### TASK STATEMENT
Rewrite the lines from the line with "# Buddi3.py" up to and including the line with "Two graphs that" so that "represents" becomes "depicts" and everything else stays the same.

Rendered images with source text
_ _ _ _ _ _ _
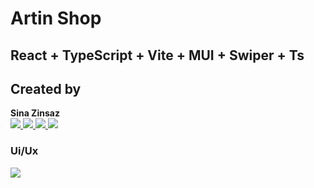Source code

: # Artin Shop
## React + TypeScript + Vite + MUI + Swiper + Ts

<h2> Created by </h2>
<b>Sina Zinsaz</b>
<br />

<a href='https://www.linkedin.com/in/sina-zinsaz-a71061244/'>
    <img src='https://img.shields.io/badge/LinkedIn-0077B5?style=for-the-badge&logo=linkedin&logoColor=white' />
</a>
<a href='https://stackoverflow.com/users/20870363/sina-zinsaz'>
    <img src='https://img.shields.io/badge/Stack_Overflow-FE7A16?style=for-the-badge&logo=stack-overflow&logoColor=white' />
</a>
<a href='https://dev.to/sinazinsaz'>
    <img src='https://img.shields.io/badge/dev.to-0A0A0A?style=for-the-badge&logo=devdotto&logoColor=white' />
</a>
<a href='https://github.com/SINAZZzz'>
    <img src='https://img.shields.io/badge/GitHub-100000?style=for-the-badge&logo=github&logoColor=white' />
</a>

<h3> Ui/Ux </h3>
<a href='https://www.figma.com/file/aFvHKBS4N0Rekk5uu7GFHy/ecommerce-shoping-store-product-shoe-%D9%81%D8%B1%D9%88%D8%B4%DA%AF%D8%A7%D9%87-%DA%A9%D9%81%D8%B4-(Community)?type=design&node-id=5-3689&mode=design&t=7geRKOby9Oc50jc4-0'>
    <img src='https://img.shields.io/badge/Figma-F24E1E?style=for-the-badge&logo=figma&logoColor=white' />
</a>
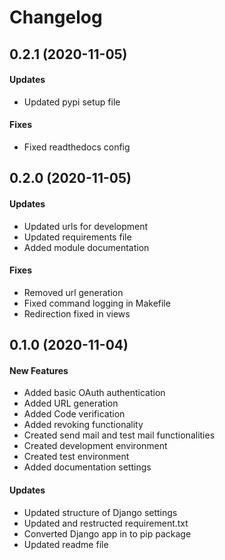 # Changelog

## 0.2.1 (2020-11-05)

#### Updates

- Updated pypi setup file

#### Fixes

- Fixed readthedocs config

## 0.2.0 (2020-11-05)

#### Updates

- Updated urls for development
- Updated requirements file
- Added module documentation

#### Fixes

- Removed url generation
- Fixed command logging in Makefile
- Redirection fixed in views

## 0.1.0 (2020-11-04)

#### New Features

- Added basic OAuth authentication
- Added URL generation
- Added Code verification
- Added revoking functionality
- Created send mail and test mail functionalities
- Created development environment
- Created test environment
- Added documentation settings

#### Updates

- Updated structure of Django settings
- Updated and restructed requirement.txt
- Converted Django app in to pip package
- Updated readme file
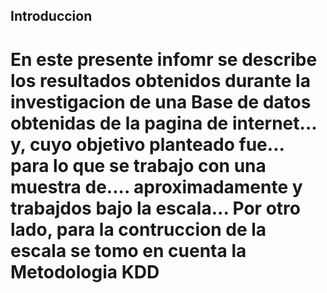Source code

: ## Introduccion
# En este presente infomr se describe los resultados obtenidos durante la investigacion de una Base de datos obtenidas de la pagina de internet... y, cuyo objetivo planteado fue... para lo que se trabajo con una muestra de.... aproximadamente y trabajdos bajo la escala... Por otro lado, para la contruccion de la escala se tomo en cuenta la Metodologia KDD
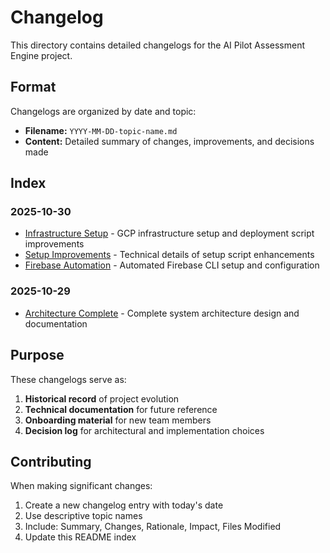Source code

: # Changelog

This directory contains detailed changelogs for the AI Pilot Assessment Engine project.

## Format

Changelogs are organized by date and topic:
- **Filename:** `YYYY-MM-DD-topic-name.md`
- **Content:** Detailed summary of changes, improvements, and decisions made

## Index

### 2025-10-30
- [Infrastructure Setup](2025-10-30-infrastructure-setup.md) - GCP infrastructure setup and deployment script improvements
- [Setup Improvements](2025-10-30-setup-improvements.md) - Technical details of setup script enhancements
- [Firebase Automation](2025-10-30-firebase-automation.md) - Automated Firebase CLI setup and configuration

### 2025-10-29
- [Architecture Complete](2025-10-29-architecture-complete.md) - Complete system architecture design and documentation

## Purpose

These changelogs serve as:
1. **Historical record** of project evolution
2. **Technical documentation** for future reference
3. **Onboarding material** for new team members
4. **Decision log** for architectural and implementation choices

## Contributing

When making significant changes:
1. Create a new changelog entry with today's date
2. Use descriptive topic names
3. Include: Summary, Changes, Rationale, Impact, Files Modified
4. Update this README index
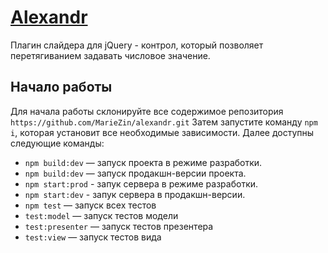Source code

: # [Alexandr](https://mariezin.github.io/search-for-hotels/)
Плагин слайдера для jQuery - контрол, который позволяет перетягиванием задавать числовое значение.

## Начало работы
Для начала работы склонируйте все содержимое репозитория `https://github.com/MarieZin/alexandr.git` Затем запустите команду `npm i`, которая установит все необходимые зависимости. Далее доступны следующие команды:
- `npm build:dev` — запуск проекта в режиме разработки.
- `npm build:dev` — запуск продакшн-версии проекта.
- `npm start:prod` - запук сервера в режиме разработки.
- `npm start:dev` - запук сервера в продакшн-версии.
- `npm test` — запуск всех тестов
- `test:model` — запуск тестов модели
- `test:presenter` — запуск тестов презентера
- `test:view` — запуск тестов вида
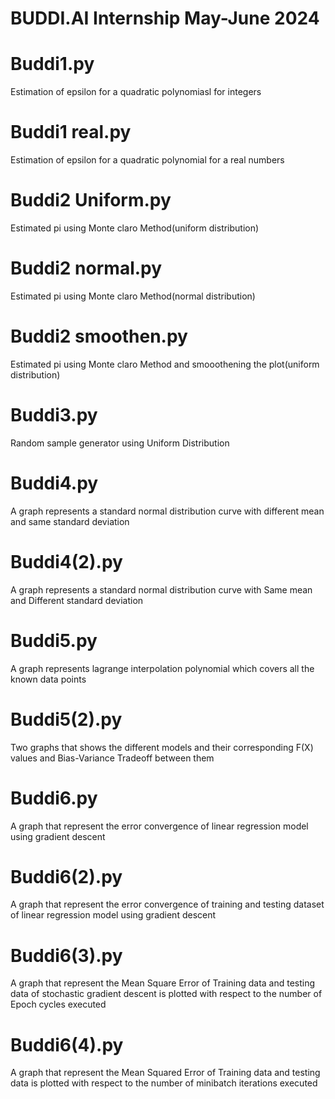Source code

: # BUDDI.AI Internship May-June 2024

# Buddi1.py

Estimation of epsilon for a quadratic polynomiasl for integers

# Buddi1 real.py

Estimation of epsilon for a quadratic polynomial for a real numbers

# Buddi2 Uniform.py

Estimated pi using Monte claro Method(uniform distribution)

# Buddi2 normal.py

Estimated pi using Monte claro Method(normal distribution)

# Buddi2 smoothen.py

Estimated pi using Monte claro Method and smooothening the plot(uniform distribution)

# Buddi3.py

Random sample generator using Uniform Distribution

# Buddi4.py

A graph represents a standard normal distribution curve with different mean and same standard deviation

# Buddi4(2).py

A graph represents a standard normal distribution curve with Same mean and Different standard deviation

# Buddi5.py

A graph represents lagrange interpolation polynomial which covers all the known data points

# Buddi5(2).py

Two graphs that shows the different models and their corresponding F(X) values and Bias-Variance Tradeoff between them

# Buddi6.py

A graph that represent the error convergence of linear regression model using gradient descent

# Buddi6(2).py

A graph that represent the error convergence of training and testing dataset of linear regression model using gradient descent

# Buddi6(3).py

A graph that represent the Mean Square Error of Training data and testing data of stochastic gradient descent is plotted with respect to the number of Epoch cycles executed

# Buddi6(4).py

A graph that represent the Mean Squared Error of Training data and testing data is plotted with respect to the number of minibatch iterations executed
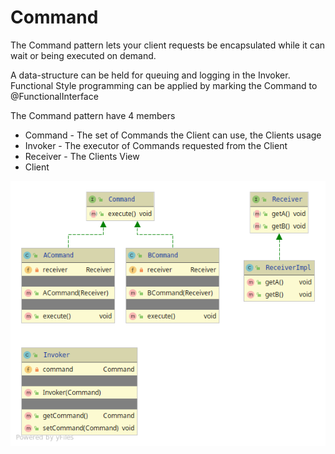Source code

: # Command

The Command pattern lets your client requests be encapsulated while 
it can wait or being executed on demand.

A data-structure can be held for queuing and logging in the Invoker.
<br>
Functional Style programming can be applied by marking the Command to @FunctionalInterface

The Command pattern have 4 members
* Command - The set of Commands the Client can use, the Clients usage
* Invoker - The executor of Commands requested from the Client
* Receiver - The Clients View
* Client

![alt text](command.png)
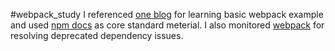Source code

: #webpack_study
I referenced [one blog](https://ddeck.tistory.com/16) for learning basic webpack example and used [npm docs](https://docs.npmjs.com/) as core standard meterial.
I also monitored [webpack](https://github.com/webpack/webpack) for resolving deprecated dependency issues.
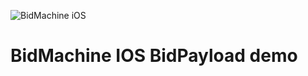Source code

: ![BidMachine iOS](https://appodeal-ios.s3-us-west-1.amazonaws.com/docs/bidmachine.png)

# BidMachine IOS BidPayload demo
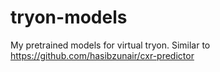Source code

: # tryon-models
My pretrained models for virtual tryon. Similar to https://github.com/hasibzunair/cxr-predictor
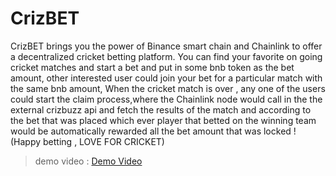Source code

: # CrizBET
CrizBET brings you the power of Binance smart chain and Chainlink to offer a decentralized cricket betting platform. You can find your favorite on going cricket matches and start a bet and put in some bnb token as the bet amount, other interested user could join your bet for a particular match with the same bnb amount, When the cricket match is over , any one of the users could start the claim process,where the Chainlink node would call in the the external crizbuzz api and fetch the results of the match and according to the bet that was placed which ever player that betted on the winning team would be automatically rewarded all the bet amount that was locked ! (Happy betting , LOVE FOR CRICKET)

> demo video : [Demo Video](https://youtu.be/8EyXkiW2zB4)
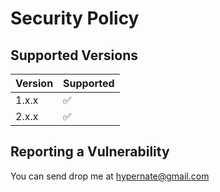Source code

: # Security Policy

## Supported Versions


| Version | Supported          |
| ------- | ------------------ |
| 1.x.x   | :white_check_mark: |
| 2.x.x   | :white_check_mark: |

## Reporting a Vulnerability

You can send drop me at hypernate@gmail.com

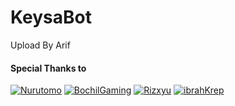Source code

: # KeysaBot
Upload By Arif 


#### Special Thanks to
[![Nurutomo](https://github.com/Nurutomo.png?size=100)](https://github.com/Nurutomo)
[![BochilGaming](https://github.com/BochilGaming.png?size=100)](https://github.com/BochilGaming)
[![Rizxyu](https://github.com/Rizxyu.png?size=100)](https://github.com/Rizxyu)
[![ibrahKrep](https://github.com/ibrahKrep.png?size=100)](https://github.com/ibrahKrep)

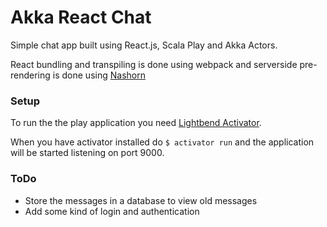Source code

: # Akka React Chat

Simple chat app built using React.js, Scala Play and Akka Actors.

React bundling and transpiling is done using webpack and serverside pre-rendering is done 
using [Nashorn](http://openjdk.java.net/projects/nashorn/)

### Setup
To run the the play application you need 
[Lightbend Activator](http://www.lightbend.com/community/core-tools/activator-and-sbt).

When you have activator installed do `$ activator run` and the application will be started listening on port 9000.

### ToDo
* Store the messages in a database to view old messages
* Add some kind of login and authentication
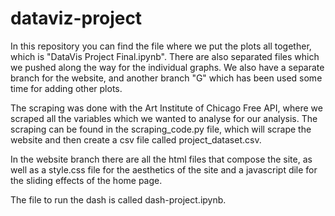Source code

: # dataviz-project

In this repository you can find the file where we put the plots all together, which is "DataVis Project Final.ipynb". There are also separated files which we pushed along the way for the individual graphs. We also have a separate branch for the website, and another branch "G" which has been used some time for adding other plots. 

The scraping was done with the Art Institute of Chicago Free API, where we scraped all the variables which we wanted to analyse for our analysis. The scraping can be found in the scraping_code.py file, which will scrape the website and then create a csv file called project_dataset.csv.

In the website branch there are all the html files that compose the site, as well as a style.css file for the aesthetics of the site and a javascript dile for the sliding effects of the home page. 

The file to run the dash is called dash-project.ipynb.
_ _ _ _ _ _ _
### PROBLEM SOLUTION
# Buddi3.py

Random sample generator using Uniform Distribution

# Buddi4.py

A graph depicts a standard normal distribution curve with different mean and same standard deviation

# Buddi4(2).py

A graph depicts a standard normal distribution curve with Same mean and Different standard deviation

# Buddi5.py

A graph depicts lagrange interpolation polynomial which covers all the known data points

# Buddi5(2).py

Two graphs that shows the different models and their corresponding F(X) values and Bias-Variance Tradeoff between them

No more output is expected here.